The novelist narrator doesn't hold back when he adds: “I never could endure to shake hands with Mr. Slope. A cold, clammy perspiration always exudes from him, the small drops are ever to be seen standing on his brow, and his friendly grasp is unpleasant.”

Signora Madeline Vesey Neroni née Madeline Stanhope, daughter of a cleric returned from Italy to Barchester with his family - “Madame Neroni, though forced to give up all motion in the world, had no intention whatever of giving up the world itself. The beauty of her face was uninjured, and that beauty was of a peculiar kind. Her copious rich brown hair was worn in Grecian bandeaux round her head, displaying as much as possible of her forehead and cheeks. Her forehead, though rather low, was very beautiful from its perfect contour and pearly whiteness. Her eyes were long and large, and marvelously bright; might I venture to say bright as Lucifer's...” Anthony Trollope both describes and examines the various ways the Signora, sitting up on her coach, traps men as if a spider trapping flies in her web. Satire so stinging, as a man reading the novel, I almost had to hold the book at a distance from my eyes so as to avoid the Signora trapping me as well.

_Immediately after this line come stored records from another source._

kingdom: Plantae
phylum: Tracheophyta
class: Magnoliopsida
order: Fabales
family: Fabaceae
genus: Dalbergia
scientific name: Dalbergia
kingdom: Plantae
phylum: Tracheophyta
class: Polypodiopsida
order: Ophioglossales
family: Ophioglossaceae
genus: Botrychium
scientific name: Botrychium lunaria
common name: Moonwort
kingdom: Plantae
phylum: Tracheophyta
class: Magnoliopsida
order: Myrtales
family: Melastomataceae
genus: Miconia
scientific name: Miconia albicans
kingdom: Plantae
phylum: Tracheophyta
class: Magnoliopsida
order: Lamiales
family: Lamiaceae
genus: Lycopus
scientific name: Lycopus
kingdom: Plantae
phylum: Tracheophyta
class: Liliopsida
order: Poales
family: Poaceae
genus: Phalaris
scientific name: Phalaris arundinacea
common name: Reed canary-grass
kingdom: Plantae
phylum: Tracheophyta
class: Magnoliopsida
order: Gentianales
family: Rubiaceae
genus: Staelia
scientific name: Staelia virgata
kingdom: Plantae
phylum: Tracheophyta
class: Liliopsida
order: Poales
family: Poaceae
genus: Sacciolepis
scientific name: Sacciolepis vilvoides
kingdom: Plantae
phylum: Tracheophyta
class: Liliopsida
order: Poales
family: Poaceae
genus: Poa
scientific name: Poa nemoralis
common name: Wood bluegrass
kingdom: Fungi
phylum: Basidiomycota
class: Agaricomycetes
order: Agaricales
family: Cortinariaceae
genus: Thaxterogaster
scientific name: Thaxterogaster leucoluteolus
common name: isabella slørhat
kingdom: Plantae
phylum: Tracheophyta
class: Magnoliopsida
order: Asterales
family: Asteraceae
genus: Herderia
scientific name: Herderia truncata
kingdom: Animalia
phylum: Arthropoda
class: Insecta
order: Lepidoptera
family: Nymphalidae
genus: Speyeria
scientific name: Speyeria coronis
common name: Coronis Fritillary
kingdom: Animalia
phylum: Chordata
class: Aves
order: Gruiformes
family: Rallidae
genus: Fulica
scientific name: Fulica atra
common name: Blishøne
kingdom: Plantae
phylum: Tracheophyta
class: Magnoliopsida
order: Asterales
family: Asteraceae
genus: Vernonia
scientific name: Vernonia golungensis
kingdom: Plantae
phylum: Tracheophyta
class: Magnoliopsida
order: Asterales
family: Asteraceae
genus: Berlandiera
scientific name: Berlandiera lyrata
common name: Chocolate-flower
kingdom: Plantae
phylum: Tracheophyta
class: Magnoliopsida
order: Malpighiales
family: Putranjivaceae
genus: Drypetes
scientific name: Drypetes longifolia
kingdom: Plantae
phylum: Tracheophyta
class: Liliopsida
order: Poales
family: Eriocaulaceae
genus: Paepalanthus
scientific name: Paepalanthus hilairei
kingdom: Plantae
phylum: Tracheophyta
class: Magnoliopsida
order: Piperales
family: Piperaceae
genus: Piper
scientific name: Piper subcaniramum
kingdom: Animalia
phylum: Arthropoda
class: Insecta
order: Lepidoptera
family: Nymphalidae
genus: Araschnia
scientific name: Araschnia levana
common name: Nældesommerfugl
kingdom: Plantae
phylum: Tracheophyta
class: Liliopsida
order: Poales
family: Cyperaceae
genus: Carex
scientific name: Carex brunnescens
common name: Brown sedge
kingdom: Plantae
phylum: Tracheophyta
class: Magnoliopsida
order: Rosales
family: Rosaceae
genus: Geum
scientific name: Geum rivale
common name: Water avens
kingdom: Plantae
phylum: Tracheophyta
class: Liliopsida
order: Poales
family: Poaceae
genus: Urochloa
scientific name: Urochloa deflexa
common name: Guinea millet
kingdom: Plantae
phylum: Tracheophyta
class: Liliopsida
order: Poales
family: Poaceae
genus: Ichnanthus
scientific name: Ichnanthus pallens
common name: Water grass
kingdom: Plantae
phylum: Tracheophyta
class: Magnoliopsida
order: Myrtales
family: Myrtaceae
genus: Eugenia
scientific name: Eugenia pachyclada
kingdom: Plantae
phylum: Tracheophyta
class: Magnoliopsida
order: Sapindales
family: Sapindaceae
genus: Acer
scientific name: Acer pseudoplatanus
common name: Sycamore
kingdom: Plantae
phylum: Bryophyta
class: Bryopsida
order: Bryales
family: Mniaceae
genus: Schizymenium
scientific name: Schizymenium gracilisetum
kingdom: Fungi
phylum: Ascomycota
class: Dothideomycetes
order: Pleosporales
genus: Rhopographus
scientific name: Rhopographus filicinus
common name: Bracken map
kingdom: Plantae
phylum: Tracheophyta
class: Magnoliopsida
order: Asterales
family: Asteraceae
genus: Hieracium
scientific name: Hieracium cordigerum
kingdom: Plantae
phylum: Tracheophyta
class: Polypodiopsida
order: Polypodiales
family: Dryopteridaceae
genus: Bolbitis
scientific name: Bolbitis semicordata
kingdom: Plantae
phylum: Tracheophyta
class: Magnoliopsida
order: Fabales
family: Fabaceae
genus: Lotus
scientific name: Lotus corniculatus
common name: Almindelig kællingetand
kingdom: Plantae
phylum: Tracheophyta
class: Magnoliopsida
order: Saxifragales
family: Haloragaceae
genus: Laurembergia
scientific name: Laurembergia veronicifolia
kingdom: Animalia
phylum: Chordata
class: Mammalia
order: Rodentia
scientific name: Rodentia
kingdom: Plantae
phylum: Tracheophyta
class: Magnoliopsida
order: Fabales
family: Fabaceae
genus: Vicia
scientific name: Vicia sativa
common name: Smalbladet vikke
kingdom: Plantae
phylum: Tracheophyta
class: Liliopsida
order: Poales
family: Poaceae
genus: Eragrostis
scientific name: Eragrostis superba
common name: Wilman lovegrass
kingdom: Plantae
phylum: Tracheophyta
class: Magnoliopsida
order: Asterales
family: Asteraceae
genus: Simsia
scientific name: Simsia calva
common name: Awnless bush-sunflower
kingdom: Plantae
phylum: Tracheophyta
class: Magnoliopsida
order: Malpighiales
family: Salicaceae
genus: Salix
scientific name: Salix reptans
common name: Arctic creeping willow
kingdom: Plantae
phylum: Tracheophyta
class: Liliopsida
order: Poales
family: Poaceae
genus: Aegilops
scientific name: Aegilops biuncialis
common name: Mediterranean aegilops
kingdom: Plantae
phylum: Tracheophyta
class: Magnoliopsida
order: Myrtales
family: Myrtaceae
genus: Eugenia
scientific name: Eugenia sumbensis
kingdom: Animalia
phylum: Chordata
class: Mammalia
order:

“Bertie” Stanhope, younger brother of Madeline - “His great fault was an entire absence of that principle which should have induced him, as the son of a man without fortune, to earn his own bread. Many attempts had been made to get him to do so, but these had all been frustrated, not so much by idleness on his part as by a disinclination to exert himself in any way not to his taste.” Oh, may Anthony Trollope be praised! Having a Oscar Wilde-style dandy allergic to work in the midst of this bunch of stiff, uptight, church-oriented Barchester men and women adds so much color and flair. Go get 'em, Bertie!

Lastly, I'd like to point out a feature I found delightful: at points throughout the novel, Anthony Trollope as author steps back from his unfolding story to speak directly to me, the reader. For instance: "These leave-takings in novels are as disagreeable as they are in real life; not so sad, indeed, for they want the reality of sadness; but quite as perplexing, and generally less satisfactory. What novelist, what Fielding, what Scott, what George Sand, or Sue, or Dumas, can impart an interest to the last chapter of his fictitious history?"

If there is only one Victorian English novel you read in your lifetime, you will not do better than Barchester Towers.